Elliott hopes that by having at least one police officer out on the streets two or three times a week, Iqaluit residents will start to feel encouraged to make a phone call when they see disputes break out or when crimes occur in a public place, or to make a call before violence has the chance to escalate.

In June 2017, Staff-Sgt. Matco Sirotic told city council that the city and territory have a “high crime severity index” and that the most detachment time is spent responding to calls about assault and domestic violence.

It’s not uncommon for the Iqaluit detachment to have two calls sitting in the queue while members are responding to a third, “which sounds like a big city setting,” Sirotic said in June 2017.

This time last year, the call volume on these issues was down from previous years, but still quite high with 263 instances of assault and 34 sexual offences.

However, in the second half of 2017, the numbers of these types of crime more than doubled to 627 assaults and 71 sexual offences over just six months. The beer and wine store opened in Iqaluit during this period.

In April of this year, Nunatsiaq News reported that Elliott told city council that the total increase in crime since then had been “marginal” and that the RCMP was considering a review to better understand the impacts the wine and beer store may have had on crime in Iqaluit.

Elliott said that in April he was referring to crimes in general that had been increasing marginally and was not focusing on any particular categories.

He said he is not in a position to say if there is a direct link between the beer and wine store opening and the rise in calls because the store has been open for just under a year.
However, he is working on a report to compare statistics on crimes over the years, to see what factors might be behind some categories of crime.

“High rates of assault and sex offences have been the case since I started working in the territory in 2010—that doesn’t mean we don’t try to change those things,” said Elliott.

During the first half of 2018, there were 374 reported cases of assault and 44 reported sexual offences, which is slightly lower than last year’s numbers but still higher than in previous years.

The need for foot patrols—and for encouraging residents to contact police when there are warning signs of violence—followed from specific acts of spousal abuse in May.

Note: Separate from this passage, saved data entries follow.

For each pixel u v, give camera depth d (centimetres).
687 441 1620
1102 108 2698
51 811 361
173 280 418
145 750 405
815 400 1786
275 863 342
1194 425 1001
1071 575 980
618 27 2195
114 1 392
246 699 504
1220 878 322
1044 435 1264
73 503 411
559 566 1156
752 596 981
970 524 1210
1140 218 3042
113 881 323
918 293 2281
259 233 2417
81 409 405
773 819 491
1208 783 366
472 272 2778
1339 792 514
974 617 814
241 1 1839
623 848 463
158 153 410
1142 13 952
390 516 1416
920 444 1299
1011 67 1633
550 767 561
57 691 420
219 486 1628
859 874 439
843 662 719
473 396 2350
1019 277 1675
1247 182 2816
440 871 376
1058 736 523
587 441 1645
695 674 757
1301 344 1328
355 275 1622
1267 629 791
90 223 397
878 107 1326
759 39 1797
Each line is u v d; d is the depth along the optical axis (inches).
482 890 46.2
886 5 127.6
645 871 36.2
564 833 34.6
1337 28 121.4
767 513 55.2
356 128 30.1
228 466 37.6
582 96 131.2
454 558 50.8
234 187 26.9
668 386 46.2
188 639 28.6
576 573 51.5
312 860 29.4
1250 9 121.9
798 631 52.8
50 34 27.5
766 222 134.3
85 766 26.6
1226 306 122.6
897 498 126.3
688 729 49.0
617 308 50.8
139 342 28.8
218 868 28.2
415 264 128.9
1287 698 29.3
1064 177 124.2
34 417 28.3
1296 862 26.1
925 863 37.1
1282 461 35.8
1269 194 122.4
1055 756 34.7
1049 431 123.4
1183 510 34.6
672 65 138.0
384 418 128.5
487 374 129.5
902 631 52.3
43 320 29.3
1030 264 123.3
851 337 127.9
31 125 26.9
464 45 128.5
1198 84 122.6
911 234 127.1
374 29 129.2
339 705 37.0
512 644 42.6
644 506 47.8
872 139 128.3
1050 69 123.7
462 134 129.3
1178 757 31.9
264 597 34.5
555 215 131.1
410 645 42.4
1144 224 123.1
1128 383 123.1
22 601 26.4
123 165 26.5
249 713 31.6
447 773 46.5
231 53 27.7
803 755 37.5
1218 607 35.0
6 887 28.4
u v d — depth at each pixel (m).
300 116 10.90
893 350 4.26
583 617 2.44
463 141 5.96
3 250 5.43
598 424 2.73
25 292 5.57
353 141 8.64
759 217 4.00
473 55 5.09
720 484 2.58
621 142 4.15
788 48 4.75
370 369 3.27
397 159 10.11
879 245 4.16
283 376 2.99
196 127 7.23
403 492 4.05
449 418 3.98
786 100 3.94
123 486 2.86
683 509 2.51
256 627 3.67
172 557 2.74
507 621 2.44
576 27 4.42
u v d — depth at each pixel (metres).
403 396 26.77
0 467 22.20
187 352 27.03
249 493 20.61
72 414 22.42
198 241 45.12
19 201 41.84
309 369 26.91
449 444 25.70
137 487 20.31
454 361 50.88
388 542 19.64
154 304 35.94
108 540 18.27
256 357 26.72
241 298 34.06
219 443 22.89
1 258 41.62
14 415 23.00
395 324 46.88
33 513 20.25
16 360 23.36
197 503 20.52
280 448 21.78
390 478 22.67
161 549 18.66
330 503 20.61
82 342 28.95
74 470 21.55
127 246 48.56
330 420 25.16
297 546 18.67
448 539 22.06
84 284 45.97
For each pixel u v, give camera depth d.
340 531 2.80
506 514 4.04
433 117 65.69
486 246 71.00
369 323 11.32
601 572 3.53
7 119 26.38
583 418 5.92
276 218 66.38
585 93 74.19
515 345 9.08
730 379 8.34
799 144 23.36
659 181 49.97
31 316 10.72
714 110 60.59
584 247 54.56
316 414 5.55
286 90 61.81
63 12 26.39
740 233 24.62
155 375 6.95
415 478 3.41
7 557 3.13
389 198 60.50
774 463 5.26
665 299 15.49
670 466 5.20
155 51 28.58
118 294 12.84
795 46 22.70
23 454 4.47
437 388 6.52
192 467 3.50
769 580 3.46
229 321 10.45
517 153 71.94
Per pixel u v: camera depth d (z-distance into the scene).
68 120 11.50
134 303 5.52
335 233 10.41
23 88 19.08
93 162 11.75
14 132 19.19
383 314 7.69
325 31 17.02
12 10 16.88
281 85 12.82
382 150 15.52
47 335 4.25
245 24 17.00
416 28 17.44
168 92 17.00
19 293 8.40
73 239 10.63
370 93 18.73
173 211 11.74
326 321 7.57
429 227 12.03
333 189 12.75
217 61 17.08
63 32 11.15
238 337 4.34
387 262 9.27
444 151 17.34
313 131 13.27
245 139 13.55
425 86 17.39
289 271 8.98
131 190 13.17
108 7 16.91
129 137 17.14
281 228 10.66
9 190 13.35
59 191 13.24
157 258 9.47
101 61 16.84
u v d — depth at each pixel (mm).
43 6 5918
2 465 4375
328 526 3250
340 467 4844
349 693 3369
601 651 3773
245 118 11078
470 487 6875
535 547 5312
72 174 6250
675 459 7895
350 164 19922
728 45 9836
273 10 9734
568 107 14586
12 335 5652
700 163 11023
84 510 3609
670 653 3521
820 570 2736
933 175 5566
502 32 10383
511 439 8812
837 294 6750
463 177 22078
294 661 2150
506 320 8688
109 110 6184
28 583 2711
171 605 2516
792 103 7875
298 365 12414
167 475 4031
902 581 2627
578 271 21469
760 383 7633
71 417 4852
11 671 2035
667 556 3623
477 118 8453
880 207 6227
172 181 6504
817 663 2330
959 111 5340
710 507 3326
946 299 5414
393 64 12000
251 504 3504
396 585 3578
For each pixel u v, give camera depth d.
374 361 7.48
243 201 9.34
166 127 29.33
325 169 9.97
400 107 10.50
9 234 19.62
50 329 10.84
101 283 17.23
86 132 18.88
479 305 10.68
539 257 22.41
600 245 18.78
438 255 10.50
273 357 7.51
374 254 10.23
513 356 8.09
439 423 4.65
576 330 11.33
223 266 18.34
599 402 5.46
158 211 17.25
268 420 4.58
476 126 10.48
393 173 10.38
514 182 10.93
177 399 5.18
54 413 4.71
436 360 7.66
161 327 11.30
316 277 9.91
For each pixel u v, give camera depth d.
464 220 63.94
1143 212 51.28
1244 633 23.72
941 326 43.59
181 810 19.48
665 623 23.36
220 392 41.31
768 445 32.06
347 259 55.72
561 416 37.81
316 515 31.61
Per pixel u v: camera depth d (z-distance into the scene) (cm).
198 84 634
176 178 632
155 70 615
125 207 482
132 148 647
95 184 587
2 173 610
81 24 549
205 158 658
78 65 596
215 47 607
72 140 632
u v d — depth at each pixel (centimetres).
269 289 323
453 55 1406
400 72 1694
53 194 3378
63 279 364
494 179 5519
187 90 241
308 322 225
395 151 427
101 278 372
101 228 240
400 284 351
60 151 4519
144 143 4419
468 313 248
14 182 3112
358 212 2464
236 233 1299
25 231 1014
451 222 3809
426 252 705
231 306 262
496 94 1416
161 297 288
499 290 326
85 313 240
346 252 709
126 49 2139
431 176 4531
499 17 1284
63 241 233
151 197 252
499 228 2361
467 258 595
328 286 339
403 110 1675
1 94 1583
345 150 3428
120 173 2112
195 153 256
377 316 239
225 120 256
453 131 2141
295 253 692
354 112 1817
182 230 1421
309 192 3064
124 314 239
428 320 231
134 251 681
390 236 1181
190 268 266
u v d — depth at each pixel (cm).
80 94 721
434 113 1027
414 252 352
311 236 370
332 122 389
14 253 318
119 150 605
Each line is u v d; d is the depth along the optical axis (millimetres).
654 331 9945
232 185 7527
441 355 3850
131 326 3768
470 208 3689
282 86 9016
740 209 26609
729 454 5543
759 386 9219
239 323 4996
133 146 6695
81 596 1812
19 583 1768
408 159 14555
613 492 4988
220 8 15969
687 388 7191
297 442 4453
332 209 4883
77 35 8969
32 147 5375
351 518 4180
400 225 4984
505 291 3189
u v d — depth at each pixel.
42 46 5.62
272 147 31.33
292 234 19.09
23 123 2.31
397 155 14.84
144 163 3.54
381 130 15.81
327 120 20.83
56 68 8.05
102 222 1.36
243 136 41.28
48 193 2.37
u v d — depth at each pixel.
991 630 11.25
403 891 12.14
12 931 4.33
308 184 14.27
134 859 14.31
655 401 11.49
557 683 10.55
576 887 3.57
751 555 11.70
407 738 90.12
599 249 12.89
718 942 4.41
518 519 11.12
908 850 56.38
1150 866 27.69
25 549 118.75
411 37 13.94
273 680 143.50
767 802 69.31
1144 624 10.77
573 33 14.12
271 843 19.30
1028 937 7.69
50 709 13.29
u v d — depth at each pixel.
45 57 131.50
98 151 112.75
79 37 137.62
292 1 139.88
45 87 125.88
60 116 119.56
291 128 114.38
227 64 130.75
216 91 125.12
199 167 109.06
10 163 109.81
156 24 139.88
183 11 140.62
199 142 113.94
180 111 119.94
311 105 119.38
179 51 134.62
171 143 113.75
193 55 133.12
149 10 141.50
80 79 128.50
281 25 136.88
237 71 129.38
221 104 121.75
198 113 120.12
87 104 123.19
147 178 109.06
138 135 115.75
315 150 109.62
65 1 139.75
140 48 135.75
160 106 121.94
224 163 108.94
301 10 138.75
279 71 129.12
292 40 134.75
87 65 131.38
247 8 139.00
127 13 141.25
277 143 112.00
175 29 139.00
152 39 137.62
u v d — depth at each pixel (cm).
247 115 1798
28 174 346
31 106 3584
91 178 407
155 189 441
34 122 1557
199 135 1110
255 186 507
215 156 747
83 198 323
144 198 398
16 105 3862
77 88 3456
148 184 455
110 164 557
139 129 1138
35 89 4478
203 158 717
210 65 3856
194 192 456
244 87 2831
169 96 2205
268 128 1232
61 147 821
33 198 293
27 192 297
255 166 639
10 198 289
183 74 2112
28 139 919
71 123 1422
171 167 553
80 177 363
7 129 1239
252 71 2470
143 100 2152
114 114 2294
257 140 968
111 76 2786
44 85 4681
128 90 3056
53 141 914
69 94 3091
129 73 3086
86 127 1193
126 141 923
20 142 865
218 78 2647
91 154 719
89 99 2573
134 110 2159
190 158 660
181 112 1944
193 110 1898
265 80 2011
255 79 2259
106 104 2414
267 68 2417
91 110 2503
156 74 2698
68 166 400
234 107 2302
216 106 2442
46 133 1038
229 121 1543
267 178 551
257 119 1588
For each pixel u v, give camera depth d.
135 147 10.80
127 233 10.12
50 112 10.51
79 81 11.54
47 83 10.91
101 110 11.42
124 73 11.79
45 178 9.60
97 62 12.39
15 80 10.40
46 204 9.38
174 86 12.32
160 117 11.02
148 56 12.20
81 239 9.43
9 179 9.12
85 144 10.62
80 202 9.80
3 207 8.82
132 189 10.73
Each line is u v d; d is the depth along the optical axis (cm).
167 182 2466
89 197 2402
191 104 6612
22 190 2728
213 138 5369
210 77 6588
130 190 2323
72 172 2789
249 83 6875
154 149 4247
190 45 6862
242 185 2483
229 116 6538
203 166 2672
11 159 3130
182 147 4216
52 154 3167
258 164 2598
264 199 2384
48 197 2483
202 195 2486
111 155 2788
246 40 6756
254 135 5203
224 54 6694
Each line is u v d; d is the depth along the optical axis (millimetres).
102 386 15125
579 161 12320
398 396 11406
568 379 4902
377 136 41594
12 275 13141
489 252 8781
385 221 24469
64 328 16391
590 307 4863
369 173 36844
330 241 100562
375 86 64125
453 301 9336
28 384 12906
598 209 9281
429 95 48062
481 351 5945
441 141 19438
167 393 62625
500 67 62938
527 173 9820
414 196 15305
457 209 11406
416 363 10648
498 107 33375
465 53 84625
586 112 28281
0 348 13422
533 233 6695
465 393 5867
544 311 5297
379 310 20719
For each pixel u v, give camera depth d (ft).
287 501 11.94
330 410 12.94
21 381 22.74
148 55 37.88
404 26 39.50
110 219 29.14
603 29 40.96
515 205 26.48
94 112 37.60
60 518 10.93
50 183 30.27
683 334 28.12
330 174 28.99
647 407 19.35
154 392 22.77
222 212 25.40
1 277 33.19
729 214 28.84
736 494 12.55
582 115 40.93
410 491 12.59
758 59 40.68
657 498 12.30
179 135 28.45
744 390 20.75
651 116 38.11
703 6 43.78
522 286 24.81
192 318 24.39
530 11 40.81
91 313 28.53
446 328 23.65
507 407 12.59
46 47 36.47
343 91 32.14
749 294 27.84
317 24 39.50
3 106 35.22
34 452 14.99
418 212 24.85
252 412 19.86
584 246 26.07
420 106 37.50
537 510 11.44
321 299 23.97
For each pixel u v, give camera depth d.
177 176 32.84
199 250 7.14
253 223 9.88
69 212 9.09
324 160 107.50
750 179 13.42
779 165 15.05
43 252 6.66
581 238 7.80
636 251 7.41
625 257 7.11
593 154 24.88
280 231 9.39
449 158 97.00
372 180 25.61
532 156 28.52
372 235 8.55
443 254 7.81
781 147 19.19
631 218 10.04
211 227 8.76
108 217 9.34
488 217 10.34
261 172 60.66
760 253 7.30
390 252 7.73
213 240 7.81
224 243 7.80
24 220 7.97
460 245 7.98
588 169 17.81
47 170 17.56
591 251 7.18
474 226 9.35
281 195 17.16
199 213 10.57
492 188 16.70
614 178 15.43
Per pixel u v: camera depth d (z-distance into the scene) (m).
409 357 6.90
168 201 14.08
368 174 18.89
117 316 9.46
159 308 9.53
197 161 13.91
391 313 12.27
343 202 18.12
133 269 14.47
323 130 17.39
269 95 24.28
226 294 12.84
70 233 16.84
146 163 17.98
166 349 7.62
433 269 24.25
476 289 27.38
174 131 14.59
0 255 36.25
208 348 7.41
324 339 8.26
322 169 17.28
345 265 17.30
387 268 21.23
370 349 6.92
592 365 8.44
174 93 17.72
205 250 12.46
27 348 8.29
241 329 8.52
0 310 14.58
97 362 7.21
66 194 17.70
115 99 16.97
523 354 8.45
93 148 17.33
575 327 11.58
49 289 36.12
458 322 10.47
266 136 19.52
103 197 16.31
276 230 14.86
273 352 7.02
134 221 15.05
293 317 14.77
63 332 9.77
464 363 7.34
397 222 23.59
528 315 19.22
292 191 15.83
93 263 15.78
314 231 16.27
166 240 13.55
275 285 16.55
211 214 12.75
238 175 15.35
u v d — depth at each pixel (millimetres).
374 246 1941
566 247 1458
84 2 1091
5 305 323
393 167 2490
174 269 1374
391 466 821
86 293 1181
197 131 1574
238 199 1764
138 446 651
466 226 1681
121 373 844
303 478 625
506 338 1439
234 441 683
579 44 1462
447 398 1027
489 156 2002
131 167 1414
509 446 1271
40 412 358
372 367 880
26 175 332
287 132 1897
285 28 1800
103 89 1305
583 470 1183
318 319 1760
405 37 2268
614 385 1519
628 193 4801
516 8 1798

These had escalated in severity before the police were contacted. By then it was too late.

“That kind of evolved into the discussion about a neighbourhood watch,” Elliott said.

It isn’t realistic to think that the alcohol problem in Iqaluit will be solved immediately, he said. It will probably take a few years, he added. But if witnesses start to feel more comfortable contacting police at earlier stages of a crime, it might help reduce or prevent escalation.

When Elliott stopped at a dental office to say hello and introduce the concept of the foot patrol to the employees on Wednesday, receptionist Keri Bugbe said it was “very cool to see”.

Just in the last few months, she had to call the RCMP twice during the day to intervene when she saw someone drunk and running through traffic.

“I’d seen you walking a few minutes ago just down there and I go, ‘Hmm, I’ve never seen police doing foot patrol here.’ Maybe down south you see that sometimes, but never here,” Bugbe said.